Happy Pick said... United States | Sun, 5 Oct 2008 at 4:59 am

It seems apparent the Baroness Warnock lack life experience as well as a normal conscience in order to advocate suicide, or in the case of those souls unable to think clearly for themselves, murder. The Nazi Party of WWII also had such a distorted viewpoint, as well as others who have no regard or consideration for life, a gift with a purpose. Who am I, or any other human, to say any life is subject to elimination? Has humanity sunk so low we’ve passed ever deeper into a black abyss beyond the horrid abortion “issue?” After many years as a licensed registered nurse I have perhaps encountered many who were little more than vegetative, yet life pulsed through them. Why? Where did that life originate? Is it a gift or is it a bit of trash to be tossed aside?

I maintain the very most afflicted are as precious to this world as the very most able. Regardless of physical/mental condition, I have yet to see a wish from such so-called vegetative individuals to cease their physical life, and I would beg the question “Why is this?” What force holds life so dear even in the face of such overwhelming difficulties? Do these “non-productive” individuals have a reason to exist with life? I say “Most definitely YES” to such ponderings and would ask dissenters to ask themselves about that definite sense of emptiness experienced when that soul leaves that human physical body. Only then may one say that soul has completed his/her earthly mission. For those who may label my thoughts “religious” I would have everyone know I turn my back on all churches and religious affiliations.


Tim Roberts said... -- | Sun, 5 Oct 2008 at 1:41 am

If there can be a duty to die for one group (the sick and elderly) maybe it should be extended to other groups?  For example, people sentenced to life imprisonment might prefer to die rather than be a burden on society? Not all of them might see it that way, but are they the best judges of their ‘quality of life’?  Maybe we should make the decision for them? And so we re-introduce (or extend) capital punishment.  And we could provide it for other crimes, or even for people whose opinions (the State feels) are dangerous to society.  Of course, some people think that reducing the population can be a good thing in itself (I was at a debate last night in which it was suggested that an abortion in the first world released resources for three people to live in the third world). 

The irony is that the Baroness is a firm believer that there is no such thing as a slippery slope - when we see her careering down one with increasing speed.


John K. said... -- | Sun, 5 Oct 2008 at 12:36 am

Quote Page: Brigitte Pellerin seems to have missed the point that movies like Logan’s Run were not advocacy, they were cautionary tales.

Quote article: In the end, both films *warn against a future* in which humans who have become too old or bothersome are required to commit suicide in order to, in Ebenezer Scrooge’s immortal phrase, “decrease the surplus population”. (*emphasis* added)
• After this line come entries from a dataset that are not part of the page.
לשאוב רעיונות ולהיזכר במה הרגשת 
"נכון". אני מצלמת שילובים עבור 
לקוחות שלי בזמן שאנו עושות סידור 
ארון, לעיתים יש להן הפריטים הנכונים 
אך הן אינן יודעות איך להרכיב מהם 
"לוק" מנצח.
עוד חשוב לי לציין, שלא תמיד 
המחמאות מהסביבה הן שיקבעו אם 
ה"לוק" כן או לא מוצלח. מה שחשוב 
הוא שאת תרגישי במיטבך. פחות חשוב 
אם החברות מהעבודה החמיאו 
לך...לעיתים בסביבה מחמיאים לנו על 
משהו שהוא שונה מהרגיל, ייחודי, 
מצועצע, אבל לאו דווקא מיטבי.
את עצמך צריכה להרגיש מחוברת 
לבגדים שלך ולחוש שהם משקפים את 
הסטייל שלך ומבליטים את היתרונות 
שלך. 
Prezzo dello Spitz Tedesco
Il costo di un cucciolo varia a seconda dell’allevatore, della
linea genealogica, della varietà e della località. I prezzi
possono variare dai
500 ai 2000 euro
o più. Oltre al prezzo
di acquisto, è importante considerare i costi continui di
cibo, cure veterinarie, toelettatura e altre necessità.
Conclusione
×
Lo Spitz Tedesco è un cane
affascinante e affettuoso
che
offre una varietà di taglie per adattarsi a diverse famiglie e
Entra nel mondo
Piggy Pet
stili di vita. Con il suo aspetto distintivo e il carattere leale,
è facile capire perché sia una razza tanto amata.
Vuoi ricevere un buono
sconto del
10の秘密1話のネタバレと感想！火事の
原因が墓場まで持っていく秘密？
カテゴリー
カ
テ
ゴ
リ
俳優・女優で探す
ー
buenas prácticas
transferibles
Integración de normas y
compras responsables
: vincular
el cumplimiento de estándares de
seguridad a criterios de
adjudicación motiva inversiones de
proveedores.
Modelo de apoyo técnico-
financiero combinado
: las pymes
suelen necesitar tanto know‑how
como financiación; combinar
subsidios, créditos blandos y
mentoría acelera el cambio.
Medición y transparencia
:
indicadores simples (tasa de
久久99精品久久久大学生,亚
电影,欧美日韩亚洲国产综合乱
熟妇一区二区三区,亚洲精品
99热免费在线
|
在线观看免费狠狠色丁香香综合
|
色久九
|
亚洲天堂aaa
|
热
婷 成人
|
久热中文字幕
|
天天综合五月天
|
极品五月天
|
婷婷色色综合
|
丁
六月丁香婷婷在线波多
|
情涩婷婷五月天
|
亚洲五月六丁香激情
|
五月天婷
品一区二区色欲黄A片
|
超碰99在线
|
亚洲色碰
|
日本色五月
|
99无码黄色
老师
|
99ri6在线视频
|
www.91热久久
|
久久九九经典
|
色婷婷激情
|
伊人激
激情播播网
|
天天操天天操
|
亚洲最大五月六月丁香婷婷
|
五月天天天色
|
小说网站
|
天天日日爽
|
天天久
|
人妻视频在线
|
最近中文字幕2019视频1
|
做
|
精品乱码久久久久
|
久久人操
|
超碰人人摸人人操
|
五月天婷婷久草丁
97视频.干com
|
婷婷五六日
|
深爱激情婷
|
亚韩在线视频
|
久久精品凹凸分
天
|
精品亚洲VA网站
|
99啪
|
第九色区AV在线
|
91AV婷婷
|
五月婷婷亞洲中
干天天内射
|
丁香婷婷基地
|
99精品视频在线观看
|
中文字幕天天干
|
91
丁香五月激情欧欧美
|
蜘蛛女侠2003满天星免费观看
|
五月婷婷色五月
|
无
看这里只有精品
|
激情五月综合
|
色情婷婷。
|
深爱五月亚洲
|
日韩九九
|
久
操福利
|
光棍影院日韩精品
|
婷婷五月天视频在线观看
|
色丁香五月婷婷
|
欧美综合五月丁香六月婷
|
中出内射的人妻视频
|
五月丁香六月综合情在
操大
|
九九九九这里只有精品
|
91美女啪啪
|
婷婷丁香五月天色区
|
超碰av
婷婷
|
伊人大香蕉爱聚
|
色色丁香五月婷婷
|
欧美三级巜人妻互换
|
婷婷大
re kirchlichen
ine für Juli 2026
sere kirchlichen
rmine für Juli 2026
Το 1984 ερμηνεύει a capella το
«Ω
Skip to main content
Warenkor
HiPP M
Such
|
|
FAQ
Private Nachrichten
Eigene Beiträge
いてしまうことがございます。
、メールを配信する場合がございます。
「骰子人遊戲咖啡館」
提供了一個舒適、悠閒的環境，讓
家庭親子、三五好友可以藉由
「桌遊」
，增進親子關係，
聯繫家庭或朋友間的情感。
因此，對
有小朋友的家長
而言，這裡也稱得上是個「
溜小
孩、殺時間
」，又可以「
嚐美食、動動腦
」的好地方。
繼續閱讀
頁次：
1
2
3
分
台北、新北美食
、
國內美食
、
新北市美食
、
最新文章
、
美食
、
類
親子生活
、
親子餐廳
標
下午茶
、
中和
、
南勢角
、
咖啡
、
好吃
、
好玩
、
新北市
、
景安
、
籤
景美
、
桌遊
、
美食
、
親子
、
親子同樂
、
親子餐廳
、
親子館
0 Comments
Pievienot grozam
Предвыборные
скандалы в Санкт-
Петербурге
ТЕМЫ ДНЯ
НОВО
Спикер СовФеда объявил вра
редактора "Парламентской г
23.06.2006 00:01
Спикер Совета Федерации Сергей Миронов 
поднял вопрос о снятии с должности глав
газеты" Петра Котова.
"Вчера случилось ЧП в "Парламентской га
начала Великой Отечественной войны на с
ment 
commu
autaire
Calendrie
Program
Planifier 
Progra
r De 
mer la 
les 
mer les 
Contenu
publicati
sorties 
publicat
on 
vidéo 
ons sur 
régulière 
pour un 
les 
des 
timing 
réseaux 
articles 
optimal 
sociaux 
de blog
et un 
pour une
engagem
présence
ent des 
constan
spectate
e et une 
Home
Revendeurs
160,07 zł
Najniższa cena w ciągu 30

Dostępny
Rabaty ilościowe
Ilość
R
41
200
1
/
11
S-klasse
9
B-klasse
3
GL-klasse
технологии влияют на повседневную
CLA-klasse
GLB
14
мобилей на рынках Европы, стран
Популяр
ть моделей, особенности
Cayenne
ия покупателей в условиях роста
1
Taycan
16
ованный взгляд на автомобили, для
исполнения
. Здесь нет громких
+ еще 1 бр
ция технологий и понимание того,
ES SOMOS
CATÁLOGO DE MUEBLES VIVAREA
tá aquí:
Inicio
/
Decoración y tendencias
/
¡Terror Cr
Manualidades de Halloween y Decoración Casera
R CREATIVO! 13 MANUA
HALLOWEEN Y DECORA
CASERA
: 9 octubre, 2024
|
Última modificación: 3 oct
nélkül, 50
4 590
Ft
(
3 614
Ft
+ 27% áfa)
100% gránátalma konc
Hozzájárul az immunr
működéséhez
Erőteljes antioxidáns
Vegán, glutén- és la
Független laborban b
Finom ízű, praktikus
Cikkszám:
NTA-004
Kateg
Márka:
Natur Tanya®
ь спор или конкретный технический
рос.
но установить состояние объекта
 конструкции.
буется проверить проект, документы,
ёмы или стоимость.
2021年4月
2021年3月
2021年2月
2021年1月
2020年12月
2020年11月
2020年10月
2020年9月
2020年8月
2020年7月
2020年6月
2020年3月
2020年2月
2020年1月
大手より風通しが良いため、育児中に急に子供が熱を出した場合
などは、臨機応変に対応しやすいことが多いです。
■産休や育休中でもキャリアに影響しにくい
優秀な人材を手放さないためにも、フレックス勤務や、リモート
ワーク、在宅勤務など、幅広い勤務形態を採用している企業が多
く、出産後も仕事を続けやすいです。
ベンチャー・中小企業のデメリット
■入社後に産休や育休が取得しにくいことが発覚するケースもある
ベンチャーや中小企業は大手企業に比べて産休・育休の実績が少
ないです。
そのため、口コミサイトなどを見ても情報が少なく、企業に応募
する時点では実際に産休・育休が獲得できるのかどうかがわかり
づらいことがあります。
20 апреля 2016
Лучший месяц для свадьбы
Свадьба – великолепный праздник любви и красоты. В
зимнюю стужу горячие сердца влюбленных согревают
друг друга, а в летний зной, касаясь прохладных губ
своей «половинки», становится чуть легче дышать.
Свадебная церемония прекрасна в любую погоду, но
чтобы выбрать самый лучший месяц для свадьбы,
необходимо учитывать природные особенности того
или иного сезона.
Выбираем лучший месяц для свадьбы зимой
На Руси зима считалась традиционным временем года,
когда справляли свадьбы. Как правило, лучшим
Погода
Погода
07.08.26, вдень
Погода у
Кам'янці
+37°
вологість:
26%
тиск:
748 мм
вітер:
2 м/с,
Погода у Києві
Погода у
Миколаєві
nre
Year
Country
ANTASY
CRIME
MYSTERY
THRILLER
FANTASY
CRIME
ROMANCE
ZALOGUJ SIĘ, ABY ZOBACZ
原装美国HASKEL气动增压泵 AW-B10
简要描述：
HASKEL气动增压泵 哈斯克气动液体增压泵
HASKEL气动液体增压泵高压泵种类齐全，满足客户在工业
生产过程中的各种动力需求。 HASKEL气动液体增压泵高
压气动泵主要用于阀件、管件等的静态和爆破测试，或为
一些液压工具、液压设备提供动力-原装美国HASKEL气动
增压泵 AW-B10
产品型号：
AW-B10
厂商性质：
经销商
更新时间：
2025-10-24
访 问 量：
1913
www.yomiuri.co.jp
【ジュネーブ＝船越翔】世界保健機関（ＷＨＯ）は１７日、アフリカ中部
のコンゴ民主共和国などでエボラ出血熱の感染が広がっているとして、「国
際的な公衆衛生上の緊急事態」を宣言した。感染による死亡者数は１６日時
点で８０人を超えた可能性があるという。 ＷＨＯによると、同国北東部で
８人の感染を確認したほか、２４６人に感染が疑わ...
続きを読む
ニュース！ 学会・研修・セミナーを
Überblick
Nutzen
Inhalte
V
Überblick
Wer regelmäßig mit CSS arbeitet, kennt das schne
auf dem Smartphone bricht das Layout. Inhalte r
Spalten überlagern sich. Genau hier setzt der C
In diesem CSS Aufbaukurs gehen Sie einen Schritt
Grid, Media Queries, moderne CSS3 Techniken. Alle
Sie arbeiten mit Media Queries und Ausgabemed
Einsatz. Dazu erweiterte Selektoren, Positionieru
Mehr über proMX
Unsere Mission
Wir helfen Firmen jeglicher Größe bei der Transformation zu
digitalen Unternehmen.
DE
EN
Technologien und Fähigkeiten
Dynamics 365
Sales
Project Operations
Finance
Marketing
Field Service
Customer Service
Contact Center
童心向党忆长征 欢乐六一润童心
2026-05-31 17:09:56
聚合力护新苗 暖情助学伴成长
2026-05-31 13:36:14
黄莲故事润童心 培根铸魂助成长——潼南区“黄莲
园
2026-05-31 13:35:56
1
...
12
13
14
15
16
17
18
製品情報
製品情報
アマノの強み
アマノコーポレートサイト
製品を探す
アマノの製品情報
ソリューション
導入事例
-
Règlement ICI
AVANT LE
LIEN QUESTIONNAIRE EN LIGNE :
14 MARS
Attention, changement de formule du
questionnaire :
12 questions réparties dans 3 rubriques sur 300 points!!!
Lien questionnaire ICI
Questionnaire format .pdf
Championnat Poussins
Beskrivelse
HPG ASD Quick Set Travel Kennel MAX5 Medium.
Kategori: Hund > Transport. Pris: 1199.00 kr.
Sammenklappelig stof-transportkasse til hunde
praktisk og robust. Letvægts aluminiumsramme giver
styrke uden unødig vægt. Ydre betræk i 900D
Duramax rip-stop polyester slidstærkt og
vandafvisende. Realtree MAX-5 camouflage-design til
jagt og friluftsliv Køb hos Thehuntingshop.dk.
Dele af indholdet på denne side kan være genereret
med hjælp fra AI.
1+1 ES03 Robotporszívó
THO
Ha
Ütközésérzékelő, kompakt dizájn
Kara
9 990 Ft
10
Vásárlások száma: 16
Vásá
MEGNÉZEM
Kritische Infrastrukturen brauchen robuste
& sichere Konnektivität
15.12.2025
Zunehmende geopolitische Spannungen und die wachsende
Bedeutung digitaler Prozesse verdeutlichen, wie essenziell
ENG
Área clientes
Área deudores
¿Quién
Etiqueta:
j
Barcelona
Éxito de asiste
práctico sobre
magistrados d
The point Pellerin effectively makes, to those who read with even minimal attention, is that the loopy and evil Baroness seems to have taken the films as a twisted source of inspiration. She, not Pellerin, missed the point of the films.


James L. said... Philippines | Sun, 5 Oct 2008 at 12:14 am

I think I see where this is going. With the decline of birth rate in some 1st world countries, in the future (or maybe it is happening now) there are fewer people supporting the chronologically advanced - who were productive citizens. This leads to lesser funds supporting the seniors.

Kill demented people? They have the right to live! If they consider it a waste of money or resources to support them, then they I think it is logical to have more people to work. Population control nor assisted suicide is not the answer!


Mike said... Italy | Sun, 5 Oct 2008 at 12:12 am

When it comes to the Baroness’s statements on euthanasia, it’s important to note that she has a very British mindset, one that is particular to her generation. The attitude is: ‘Don’t be a bother to anyone’, ‘Don’t be too much trouble - it’s selfish’. But she perverts this stoic mentality which has its place in other circumstances.